This week, Daily Music Writers are looking back on the first albums they ever loved. Today, Regan Detwiler and Rachel Kerr remember The Killers' Hot Fuss.
I first heard “Mr. Brightside” when I was nine years old, on my home town’s locally owned alternative station. It quickly became a car ride highlight, and soon my mom bought the Hot Fuss CD from Barnes & Noble. Months later when I heard it on the local pop station, I felt that first twinge of angry dejection at the injustice of hearing a song that you discovered out for the whole world to hear. (Thus began my life as an obnoxious alternative music snob.)
My nine years of life thus far had been fairly — OK, incredibly — innocent. I was that kid who wasn’t allowed to watch PG movies (don’t even think about PG-13). It’s no surprise that “Mr. Brightside” sparked my excitable curiosity: I didn’t know what “taking a drag” was — dare I guess? This, and lines like “But she’s touching his chest now” and “He takes off her dress now, letting me go” made my imagination wander to places I had never been.
This mysteriously and darkly ambiguous lyrical style paired with The Killers’ perfume-stained velvet rock carries through the whole album, which I listened to religiously well into the next couple of years. Memorizing every word and every melody, I indulged myself in imaginative gymnastics in an effort to decode the messages waiting behind the shadowy phrases, like in “Believe Me Natalie”: “Forget what they said in SoHo, leave the oh-no’s out” — what could they have said in SoHo? What were the oh-no’s?
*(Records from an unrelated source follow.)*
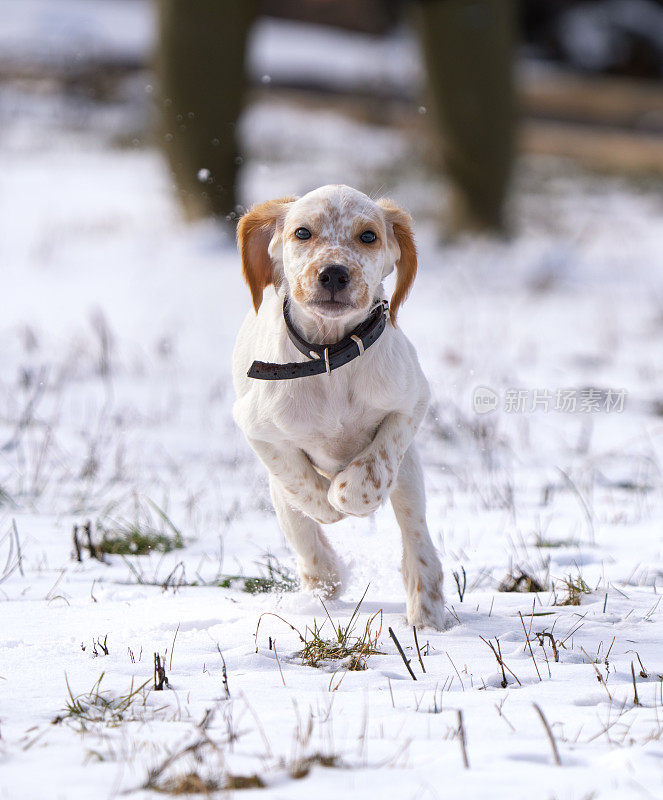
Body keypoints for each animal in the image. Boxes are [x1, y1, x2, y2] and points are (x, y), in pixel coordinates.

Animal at [233, 184, 446, 628]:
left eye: (368, 236)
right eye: (302, 233)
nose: (333, 273)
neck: (331, 353)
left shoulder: (411, 402)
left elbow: (371, 471)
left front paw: (349, 496)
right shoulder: (257, 428)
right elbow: (301, 484)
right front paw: (327, 509)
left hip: (410, 476)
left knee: (415, 534)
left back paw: (427, 613)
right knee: (298, 524)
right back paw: (323, 578)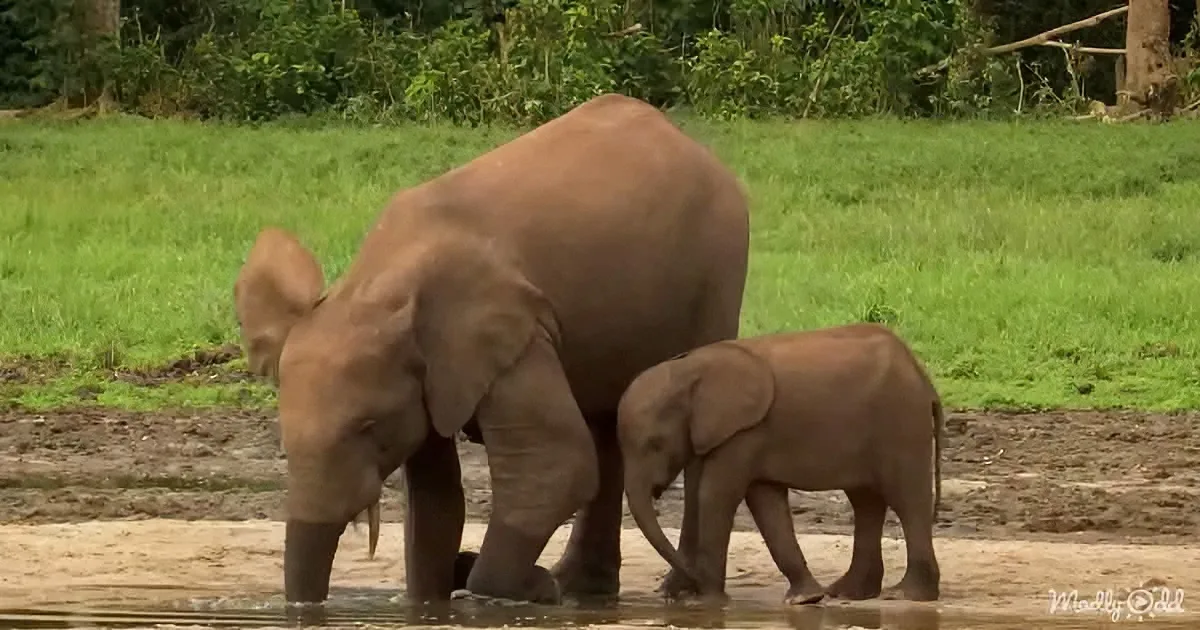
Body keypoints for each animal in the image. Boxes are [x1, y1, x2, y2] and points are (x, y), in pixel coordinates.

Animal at [231, 93, 751, 606]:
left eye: (368, 426)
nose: (303, 610)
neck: (375, 284)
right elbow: (436, 498)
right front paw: (431, 602)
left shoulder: (512, 335)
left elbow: (556, 464)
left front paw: (519, 586)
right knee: (607, 426)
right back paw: (581, 589)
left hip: (719, 271)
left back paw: (676, 591)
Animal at [617, 323, 944, 605]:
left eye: (655, 444)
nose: (682, 587)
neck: (689, 369)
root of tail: (923, 377)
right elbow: (764, 502)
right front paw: (806, 599)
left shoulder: (745, 432)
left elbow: (716, 495)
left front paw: (706, 601)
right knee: (866, 503)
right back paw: (847, 593)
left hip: (901, 420)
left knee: (907, 500)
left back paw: (907, 595)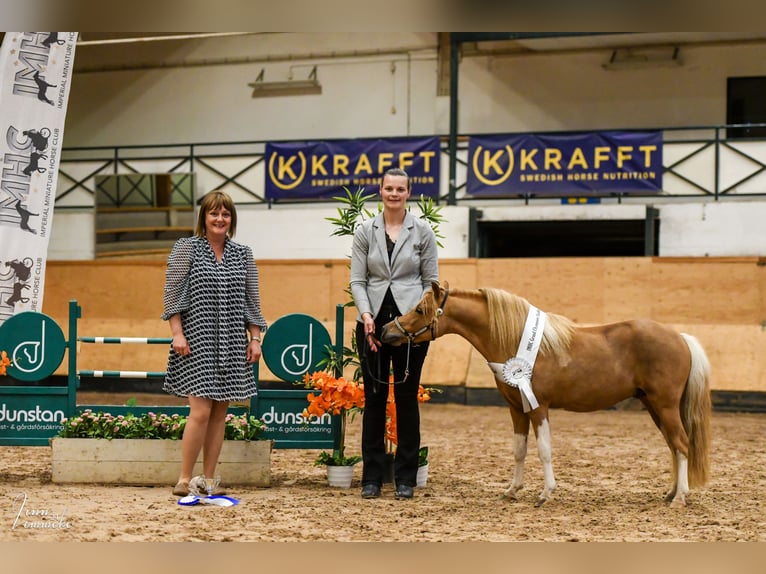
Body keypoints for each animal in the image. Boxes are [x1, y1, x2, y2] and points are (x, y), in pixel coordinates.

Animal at [382, 282, 712, 508]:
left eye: (420, 310)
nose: (387, 332)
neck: (515, 340)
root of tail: (680, 337)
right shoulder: (516, 408)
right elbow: (519, 450)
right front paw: (512, 491)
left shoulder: (538, 407)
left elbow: (544, 450)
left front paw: (545, 494)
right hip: (654, 406)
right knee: (673, 446)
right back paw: (671, 493)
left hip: (664, 405)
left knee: (681, 444)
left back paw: (680, 497)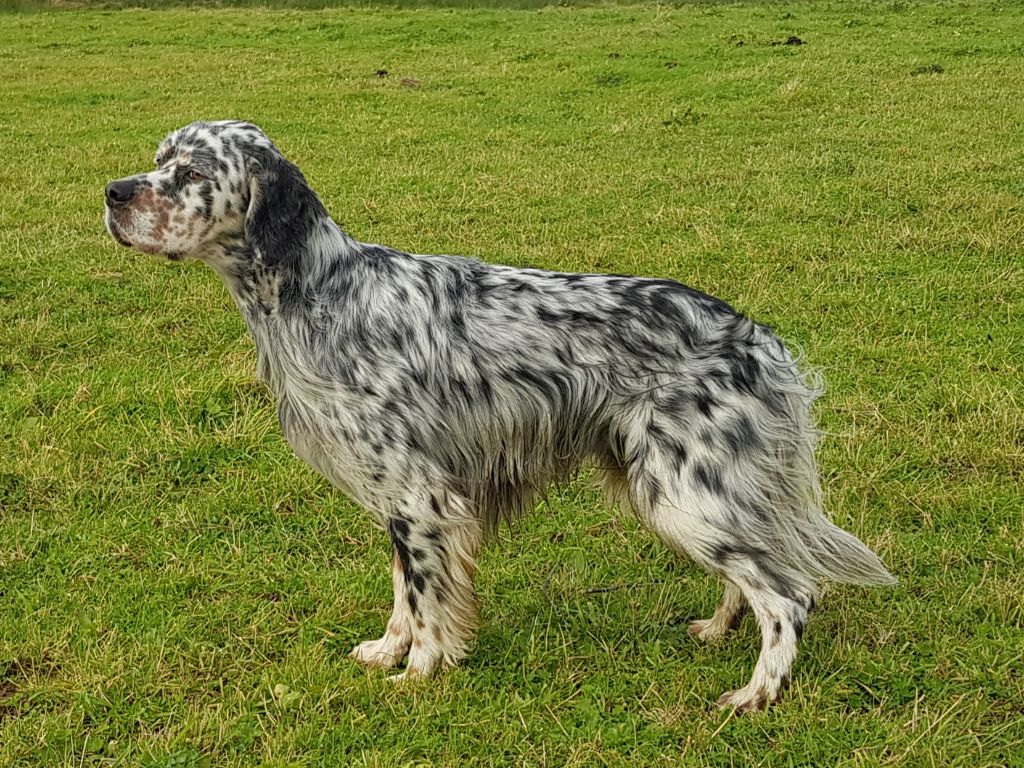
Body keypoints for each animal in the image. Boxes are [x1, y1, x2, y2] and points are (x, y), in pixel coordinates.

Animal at [101, 121, 897, 716]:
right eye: (157, 161)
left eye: (192, 172)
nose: (112, 192)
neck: (319, 293)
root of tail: (755, 336)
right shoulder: (404, 499)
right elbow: (404, 593)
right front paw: (387, 652)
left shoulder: (421, 498)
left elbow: (427, 600)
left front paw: (419, 674)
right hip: (698, 493)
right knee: (754, 578)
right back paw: (716, 629)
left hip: (684, 493)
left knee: (789, 593)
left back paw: (757, 695)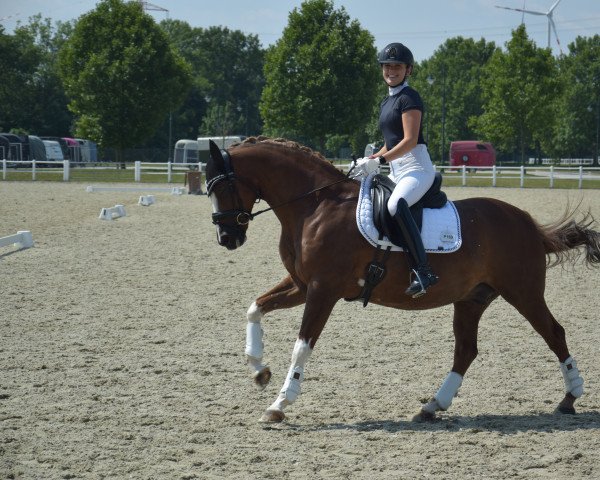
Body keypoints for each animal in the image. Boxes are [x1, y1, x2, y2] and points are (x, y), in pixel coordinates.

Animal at [206, 136, 600, 424]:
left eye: (222, 187)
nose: (227, 239)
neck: (315, 206)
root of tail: (527, 222)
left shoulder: (322, 290)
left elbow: (302, 346)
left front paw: (279, 404)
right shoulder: (302, 285)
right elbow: (255, 307)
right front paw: (259, 370)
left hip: (523, 291)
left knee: (554, 333)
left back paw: (569, 397)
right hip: (471, 299)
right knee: (466, 350)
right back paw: (432, 406)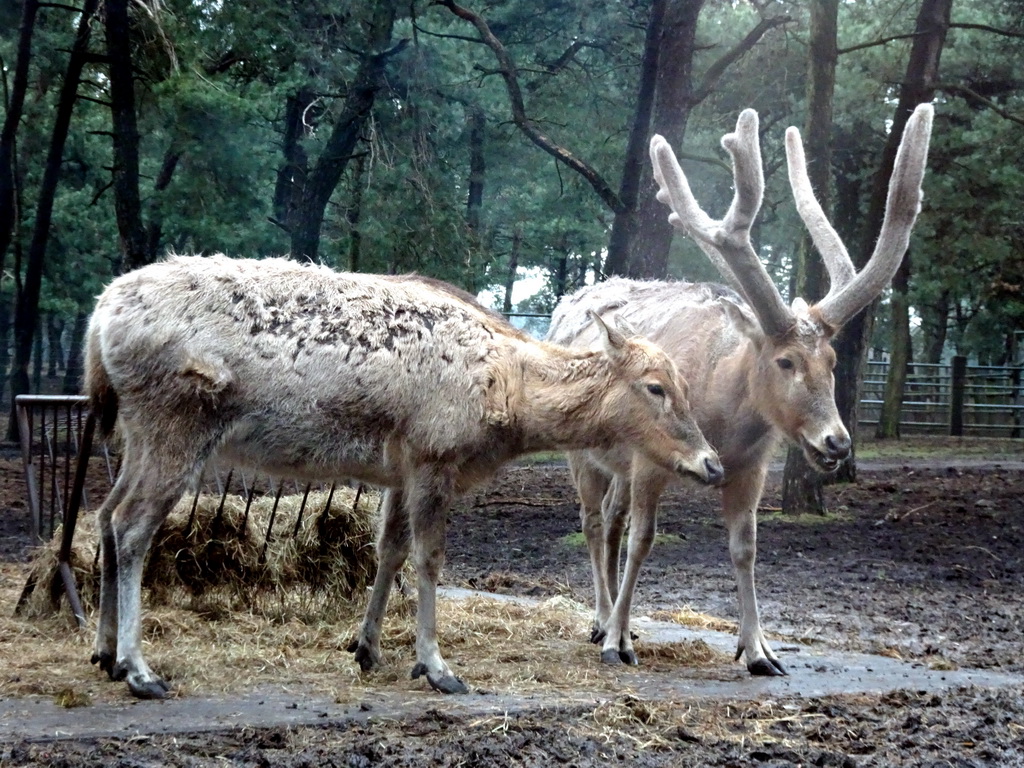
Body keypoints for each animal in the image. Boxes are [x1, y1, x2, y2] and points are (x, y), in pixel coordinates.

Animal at [548, 105, 933, 675]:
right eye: (785, 360)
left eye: (832, 360)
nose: (837, 442)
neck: (720, 420)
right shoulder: (650, 459)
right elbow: (643, 540)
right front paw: (618, 643)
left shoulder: (752, 466)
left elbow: (745, 546)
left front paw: (759, 650)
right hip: (584, 452)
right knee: (595, 522)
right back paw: (601, 620)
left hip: (618, 464)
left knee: (612, 520)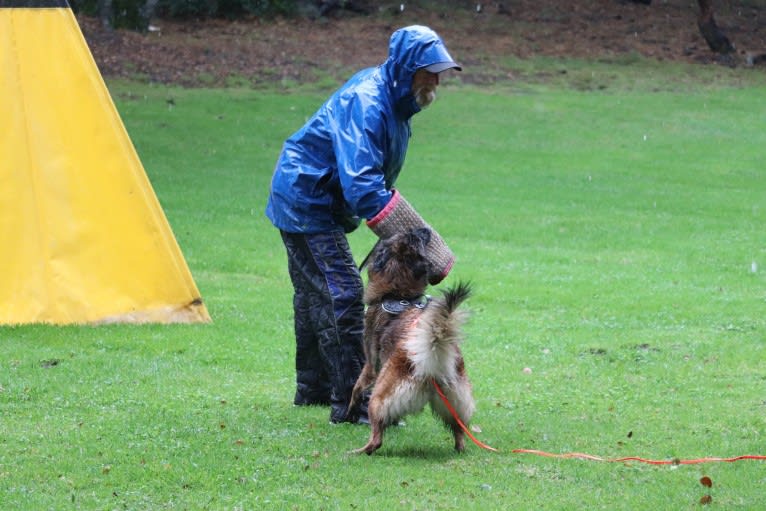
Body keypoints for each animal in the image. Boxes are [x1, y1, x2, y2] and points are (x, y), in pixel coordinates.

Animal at [348, 228, 474, 456]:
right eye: (413, 238)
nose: (424, 229)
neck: (398, 295)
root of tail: (432, 356)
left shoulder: (371, 365)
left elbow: (357, 385)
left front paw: (350, 407)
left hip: (379, 397)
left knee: (376, 438)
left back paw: (359, 451)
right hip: (455, 401)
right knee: (460, 432)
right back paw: (459, 448)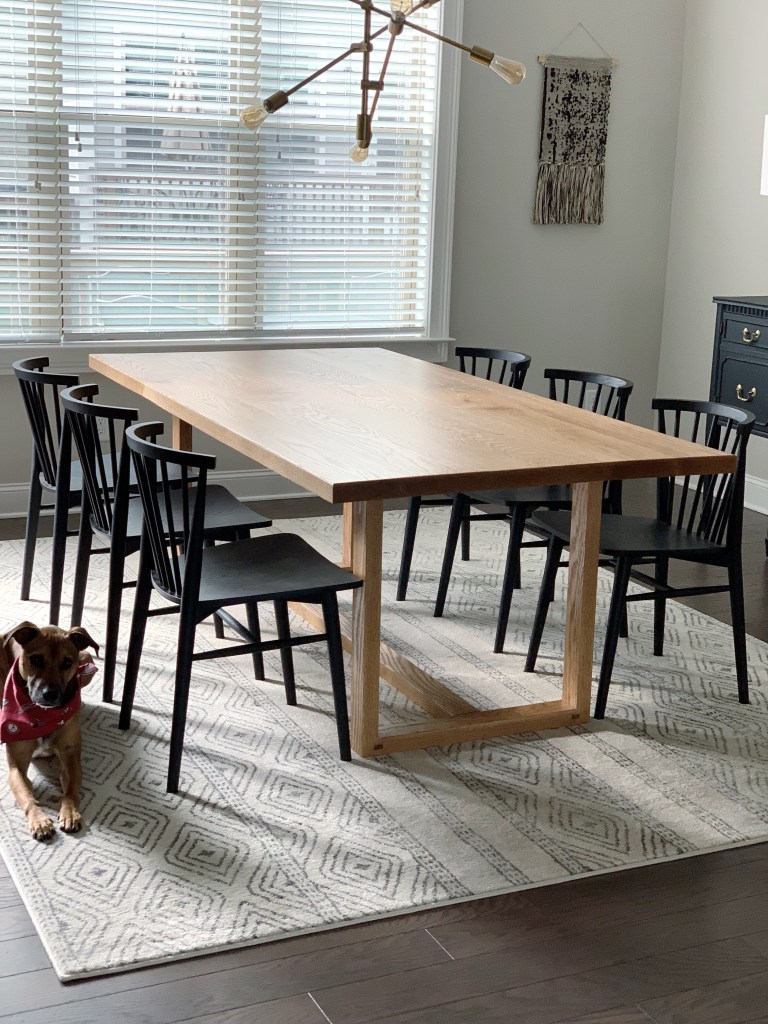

As a sort of musical coming-of-age, Hot Fuss not only appealed to more explorative aspects of this stage in life, but also to the turbulent emotions characteristic of pre-adolescence. Lying alone in my room, a pathetic puddle of self-pity after my first real fights with my parents, I must have listened to “Everything Will Be Alright” a million times over the course of about two years. But at least I had “All These Things That I’ve Done” to pick me back up.
This was also my best friend’s favorite album at the time, so when our families made the 13-hour drive to South Carolina that summer, you know what was in the CD player. We drove through the Rockies with the sun up and the windows down and let Hot Fuss play three times through. Now when I hear a song from this album on the radio, I can start singing the next track on the album as soon as that one ends.
— Regan Detwiler
It’s December 2004 in Las Vegas. I’m at the Rubio’s, six minutes away from my house with my grandma, eating a chicken burrito off the kids’ menu. At the table next to me is Ronnie Vannucci, eating a quesadilla, alone. For all of you who weren’t obsessively in to The Killers, Ronnie Vannucci is their drummer and for all of you who grew up east of the Rocky Mountains, Rubio’s is a Mexican fast food chain.
“That’s the drummer of the band that sings ‘Mr. Brightside!!!’ ” I whispered to my grandma. And of course, she knew what I was referring too because, in 2004, even 60-year-old women couldn’t avoid that song. She urged me to say something to him — “tell him how much you like his band!” — but she didn’t understand. I didn’t like his band, I loved his band. And would I even say?
Should I start by apologizing for even recognizing him? I mean, how often does the drummer of an up-and-coming band get stopped in public places? And by a nine-year-old, no less? How did I explain that’d I memorized all their faces and that Brandon Flowers, the lead singer, was my first real crush?
Or do I just begin by thanking him for Hot Fuss, the band’s debut album, my first favorite album, full of Joy Division decadence and Depeche Mode moods? Or even further, for my yet realized love of ’80s pop-rock music, whose origin could only later be traced back to years of listening to Hot Fuss and their follow up album, Sam’s Town, on repeat?
Do I mention that I, like the band, am also from Las Vegas? Or maybe explain that I noticed the influence the city had had on the album, from its grandiose production to its lush lyrics, and wanted to thank them for capturing how it feels to live in Las Vegas in a sound? Could I tell him that I really identified with the “Sin City” cynicism of the album, despite being in elementary school and not having any idea what that even meant yet?
Was it weird to tell him that my dad had cried to “All These Things That I’ve Done?” To explain that the otherwise tough guy who openly discussed his atheism with his 10-year-old daughter had been deeply affected by the line “I got soul but I’m not a soldier” because it explained how he felt about grappling with faith and morality and the meaning of life.
Or did I just tell him that I liked his shirt because it was a really pretty shade of blue?
No, I couldn’t say any of these things to him, so I panicked and decided to say nothing. I let him continue to eat his quesadilla, while I nervously continued to gawk at him eating his quesadilla. When I got home, I went straight to my room and let Hot Fuss play over and over and over again, because how many times do you get to see the drummer of your favorite band at Rubio’s? Probably only once. And how many times to you get to have a first favorite album? Definitely only once.